Extrait du texte:
################

Le paysage n’est pas un pays sage

Par Christian Simenc · Le Journal des Arts

Le 8 juillet 2004 - 845 mots

Comment aborder la question du paysage sinon en le contemplant. Éléments de réponse cet été au Centre national d’art et du paysage de Vassivière.

Sur l’un des plus hauts points de l’île de Vassivière, à la limite entre la Haute-Vienne et la Creuse, Ilya et Emilia Kabakov ont planté Toilet on the Mountain, une pièce drôle et ironique, en réalité deux toilettes en bois, sans porte, transformées en belvédère rustique. Le point de vue y est superbe. D’abord un vaste champ de blé, rasé de frais, puis le lac, au loin ; enfin, des forêts qui rapprochent le plateau de Millevaches de certains panoramas canadiens. La terre, l’eau, le vent. Comment, d’ailleurs, aborder la question du paysage sinon, avant tout, en le contemplant ? Mais la réponse est moins pittoresque qu’il n’y paraît. Le paysage est complexe et multiple. C’est ce que montre l’exposition estivale du Centre national d’art et du paysage de Vassivière intitulée « Climats, cyclothymie des paysages ».

################

Données fournies:
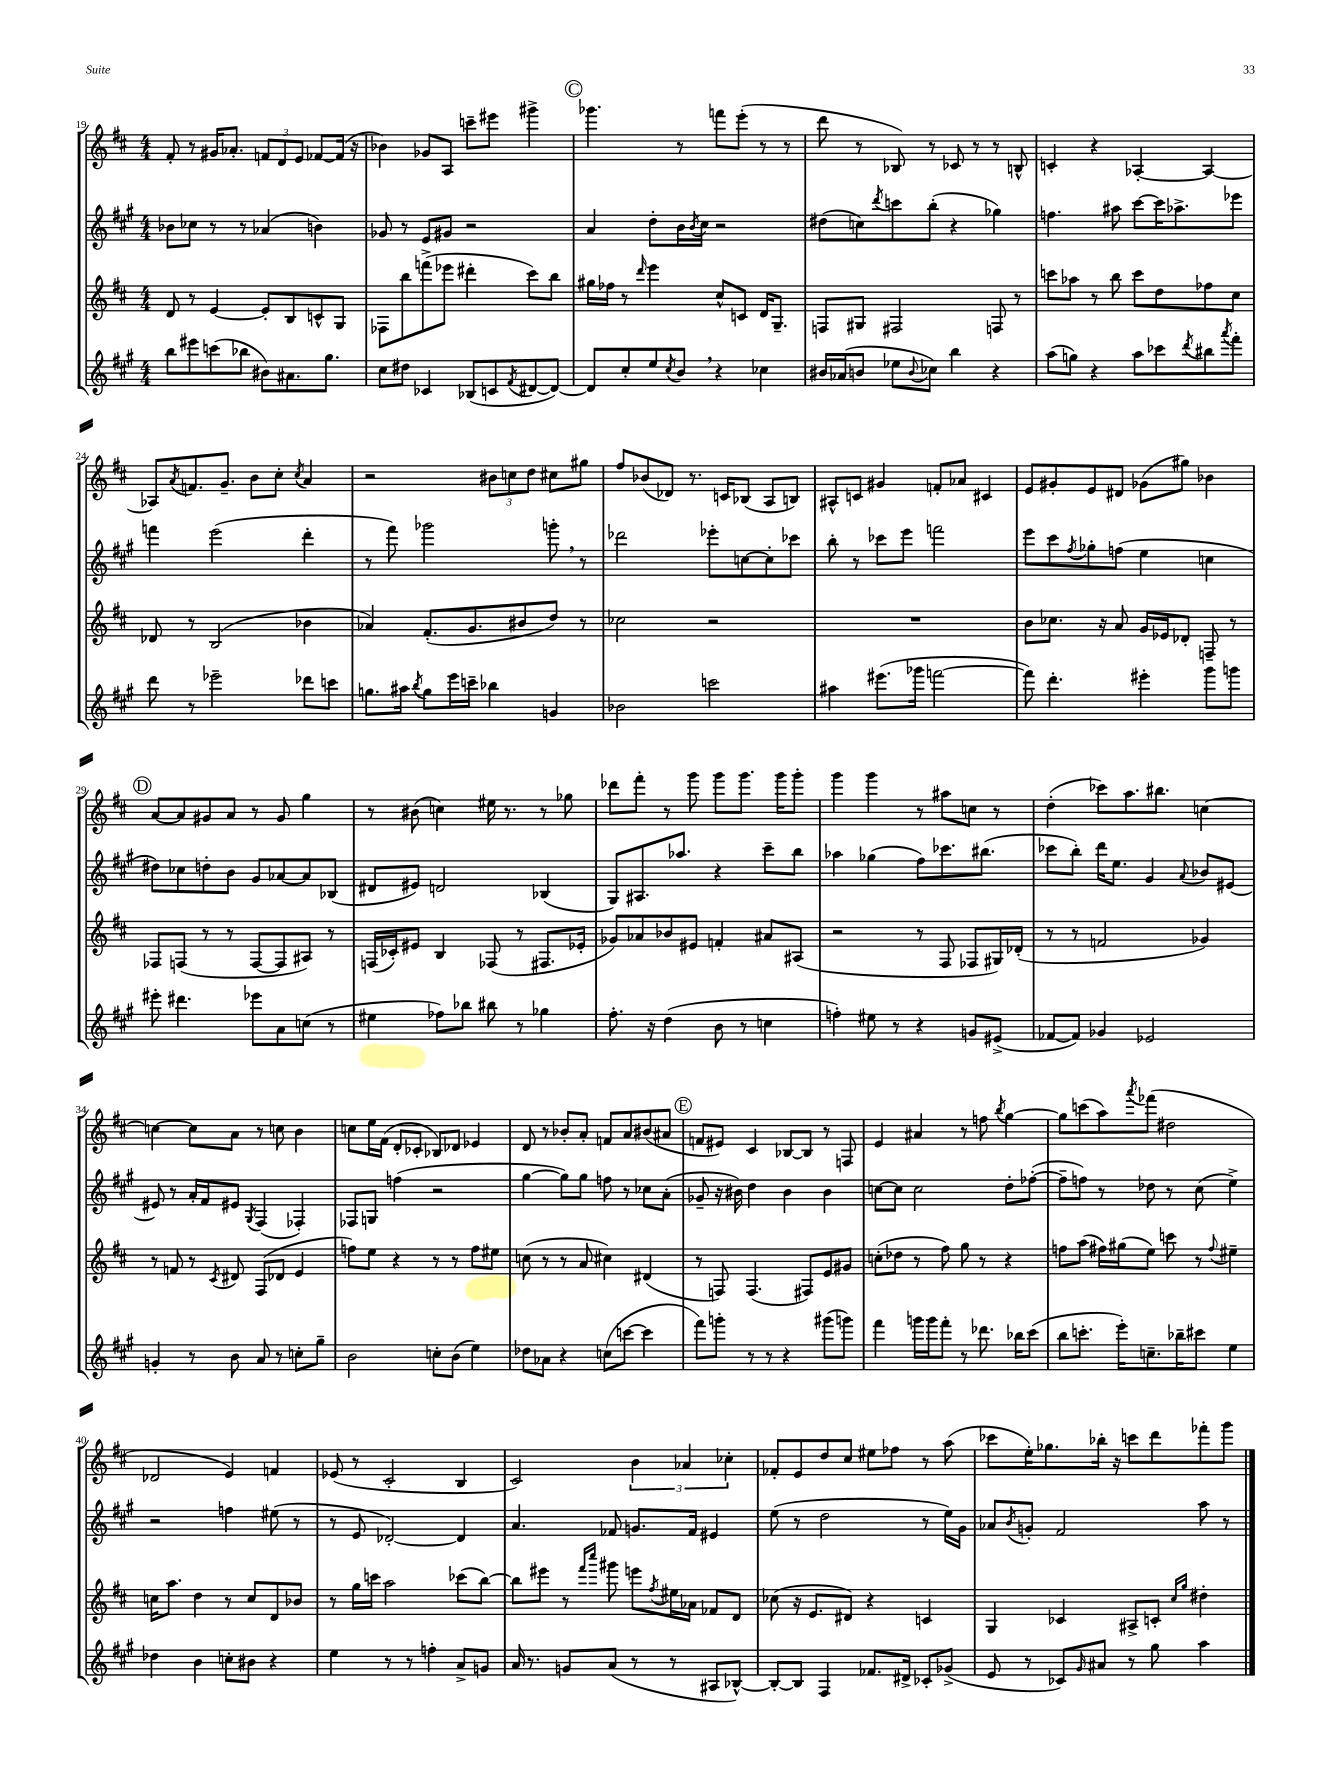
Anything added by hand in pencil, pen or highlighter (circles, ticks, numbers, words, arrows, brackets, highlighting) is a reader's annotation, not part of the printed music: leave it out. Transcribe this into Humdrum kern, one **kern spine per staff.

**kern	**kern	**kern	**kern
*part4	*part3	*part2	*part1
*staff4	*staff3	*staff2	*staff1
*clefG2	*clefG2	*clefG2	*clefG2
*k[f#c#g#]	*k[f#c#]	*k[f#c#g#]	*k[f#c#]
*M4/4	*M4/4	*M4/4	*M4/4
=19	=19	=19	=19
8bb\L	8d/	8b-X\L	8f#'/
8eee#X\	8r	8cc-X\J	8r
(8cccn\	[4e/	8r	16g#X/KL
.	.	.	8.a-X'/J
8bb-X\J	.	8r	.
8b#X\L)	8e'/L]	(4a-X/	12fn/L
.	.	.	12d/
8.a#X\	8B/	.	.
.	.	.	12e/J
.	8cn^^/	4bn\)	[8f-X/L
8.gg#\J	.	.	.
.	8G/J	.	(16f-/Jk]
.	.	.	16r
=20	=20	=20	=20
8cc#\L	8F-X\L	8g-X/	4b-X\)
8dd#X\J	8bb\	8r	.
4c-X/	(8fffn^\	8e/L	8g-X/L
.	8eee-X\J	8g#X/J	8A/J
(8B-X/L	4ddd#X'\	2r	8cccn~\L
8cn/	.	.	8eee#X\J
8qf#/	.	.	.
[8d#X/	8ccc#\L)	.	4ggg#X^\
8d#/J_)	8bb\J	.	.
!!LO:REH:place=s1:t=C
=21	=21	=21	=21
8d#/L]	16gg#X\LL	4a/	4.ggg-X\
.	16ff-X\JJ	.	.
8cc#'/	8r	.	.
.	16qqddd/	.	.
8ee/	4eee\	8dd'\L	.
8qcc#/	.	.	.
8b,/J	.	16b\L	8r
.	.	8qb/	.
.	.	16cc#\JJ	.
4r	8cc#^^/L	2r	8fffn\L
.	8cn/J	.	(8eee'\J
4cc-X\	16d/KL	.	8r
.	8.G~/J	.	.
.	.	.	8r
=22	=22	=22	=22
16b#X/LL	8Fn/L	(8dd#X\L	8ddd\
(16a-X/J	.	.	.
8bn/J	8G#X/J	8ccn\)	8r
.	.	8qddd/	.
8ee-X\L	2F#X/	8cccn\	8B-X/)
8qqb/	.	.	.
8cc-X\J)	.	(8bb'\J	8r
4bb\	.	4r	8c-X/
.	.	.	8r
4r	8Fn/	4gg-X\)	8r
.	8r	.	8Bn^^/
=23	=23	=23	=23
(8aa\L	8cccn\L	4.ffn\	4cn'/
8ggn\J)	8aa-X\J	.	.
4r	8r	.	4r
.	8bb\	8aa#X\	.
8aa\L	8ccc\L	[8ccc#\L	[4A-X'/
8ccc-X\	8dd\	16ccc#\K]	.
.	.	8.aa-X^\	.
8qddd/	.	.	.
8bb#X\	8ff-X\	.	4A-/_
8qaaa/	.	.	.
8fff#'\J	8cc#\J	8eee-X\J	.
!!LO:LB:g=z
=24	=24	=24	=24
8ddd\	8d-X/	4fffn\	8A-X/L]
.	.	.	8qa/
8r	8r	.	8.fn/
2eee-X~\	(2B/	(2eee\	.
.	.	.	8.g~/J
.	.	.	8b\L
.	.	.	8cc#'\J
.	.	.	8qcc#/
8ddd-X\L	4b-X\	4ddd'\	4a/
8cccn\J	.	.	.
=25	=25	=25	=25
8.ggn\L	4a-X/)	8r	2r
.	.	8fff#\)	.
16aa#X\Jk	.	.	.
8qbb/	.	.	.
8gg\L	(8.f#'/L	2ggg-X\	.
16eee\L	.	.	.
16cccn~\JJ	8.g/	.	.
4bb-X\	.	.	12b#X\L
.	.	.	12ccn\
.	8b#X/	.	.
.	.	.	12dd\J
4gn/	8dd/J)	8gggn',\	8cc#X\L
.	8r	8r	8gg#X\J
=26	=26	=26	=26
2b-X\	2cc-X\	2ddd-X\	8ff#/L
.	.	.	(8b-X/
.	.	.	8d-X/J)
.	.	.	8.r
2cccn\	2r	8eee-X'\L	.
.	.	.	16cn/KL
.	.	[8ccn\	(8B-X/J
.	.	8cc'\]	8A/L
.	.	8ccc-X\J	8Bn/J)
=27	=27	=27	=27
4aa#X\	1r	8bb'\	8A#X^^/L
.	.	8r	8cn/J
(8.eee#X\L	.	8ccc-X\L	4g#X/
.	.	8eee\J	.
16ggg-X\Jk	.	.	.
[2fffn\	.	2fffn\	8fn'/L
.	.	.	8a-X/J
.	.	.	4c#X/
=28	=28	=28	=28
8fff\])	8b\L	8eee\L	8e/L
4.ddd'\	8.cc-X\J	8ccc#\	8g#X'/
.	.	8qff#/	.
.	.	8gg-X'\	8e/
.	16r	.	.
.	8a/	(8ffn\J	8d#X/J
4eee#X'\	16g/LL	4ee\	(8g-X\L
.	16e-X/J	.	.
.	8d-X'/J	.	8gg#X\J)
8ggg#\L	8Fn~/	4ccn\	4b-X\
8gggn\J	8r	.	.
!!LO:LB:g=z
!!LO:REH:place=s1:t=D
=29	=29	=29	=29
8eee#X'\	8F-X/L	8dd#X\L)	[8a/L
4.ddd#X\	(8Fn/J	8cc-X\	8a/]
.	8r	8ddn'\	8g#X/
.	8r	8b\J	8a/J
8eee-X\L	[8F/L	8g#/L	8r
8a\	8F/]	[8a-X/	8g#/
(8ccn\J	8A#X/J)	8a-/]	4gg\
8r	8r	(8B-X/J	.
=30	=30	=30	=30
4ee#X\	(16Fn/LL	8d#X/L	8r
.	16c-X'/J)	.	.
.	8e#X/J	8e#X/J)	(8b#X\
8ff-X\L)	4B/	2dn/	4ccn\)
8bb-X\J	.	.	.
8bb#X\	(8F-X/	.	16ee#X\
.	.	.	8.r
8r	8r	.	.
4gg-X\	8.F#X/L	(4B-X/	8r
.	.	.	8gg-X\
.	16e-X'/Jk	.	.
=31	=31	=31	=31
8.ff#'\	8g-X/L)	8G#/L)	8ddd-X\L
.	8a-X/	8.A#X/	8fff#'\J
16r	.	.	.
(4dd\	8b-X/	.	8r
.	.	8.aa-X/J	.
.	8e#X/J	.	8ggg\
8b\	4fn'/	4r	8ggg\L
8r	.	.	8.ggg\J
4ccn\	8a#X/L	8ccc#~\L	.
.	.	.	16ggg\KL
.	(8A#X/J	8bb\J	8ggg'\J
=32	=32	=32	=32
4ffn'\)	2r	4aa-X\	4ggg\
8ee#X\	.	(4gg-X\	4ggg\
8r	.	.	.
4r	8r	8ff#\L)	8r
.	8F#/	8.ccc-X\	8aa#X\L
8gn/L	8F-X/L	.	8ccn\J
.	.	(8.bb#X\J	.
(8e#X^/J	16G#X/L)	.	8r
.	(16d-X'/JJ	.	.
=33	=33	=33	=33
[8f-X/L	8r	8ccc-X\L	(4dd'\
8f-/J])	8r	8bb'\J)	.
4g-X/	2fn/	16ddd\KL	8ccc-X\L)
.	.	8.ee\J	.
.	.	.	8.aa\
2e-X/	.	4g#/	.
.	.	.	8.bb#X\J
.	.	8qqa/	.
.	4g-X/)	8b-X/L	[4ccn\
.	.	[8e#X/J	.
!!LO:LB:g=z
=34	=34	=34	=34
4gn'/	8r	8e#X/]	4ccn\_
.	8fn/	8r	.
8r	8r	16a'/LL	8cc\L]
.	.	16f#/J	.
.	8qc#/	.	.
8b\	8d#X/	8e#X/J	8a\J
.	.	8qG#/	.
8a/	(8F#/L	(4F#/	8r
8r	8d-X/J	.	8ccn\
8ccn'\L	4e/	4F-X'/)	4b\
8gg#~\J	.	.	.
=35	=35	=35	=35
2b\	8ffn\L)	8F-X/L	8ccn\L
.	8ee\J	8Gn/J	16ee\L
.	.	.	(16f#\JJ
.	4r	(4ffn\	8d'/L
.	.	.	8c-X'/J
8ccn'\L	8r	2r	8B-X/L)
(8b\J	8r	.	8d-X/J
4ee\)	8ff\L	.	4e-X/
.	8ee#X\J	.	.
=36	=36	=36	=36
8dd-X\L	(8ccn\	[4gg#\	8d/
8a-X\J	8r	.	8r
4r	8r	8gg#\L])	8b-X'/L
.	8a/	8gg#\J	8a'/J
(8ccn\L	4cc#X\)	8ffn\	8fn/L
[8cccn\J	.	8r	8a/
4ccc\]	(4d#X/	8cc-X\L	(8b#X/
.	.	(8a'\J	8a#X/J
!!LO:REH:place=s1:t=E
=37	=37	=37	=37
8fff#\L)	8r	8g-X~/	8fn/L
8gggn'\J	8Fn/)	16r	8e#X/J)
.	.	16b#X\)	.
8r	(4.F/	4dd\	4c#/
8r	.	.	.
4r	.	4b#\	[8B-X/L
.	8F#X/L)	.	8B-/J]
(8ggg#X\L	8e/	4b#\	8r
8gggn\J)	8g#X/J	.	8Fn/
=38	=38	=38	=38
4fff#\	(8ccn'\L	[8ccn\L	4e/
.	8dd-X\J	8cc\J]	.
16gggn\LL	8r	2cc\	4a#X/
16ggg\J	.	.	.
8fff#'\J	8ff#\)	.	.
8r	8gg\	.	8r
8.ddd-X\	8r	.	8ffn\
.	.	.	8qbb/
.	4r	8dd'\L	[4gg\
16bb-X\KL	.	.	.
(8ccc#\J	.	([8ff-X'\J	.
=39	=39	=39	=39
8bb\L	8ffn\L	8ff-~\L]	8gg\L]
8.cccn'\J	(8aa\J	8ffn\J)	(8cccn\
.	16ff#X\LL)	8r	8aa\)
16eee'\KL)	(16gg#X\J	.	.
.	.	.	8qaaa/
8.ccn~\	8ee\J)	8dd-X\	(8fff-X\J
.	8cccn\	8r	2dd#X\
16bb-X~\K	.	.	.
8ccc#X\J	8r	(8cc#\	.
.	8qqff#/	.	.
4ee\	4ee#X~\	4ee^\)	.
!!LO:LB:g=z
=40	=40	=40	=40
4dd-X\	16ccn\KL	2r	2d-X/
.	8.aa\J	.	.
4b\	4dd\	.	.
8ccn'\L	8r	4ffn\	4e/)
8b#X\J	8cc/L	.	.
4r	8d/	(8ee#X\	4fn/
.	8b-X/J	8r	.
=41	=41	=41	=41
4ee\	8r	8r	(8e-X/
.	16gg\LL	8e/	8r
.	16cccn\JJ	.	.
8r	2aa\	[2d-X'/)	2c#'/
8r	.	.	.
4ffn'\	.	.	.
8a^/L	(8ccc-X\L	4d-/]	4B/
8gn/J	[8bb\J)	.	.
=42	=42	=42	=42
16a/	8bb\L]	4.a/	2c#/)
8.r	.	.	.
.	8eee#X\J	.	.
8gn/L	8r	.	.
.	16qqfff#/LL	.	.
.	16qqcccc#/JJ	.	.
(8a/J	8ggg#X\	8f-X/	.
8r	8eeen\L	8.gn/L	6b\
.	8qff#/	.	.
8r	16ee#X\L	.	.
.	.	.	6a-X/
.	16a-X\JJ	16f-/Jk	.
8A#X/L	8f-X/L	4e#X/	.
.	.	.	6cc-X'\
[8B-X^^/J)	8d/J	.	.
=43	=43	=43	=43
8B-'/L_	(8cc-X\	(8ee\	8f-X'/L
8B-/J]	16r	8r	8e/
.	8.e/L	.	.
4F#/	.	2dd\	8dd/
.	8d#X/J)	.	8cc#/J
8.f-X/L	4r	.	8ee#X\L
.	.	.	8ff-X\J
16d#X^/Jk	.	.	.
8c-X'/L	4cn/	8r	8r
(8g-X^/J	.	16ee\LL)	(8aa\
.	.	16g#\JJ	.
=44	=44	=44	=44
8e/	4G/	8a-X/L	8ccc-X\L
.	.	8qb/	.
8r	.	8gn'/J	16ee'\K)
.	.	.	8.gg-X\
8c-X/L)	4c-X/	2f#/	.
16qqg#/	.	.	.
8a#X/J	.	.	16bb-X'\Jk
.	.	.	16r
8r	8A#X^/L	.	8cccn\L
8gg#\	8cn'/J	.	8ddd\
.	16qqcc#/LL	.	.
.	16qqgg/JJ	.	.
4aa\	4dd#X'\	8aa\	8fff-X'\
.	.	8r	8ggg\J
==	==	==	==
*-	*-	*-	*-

################

Objectif:
Pourriez-vous recopier mot pour mot le passage de l'article sur le paysage à Vassivière, en partant des mots « Par Christian Simenc » et en vous arrêtant après « paysage de Vassivière. » ?

Solution détaillée:
Par Christian Simenc · Le Journal des Arts

Le 8 juillet 2004 - 845 mots

Comment aborder la question du paysage sinon en le contemplant. Éléments de réponse cet été au Centre national d’art et du paysage de Vassivière.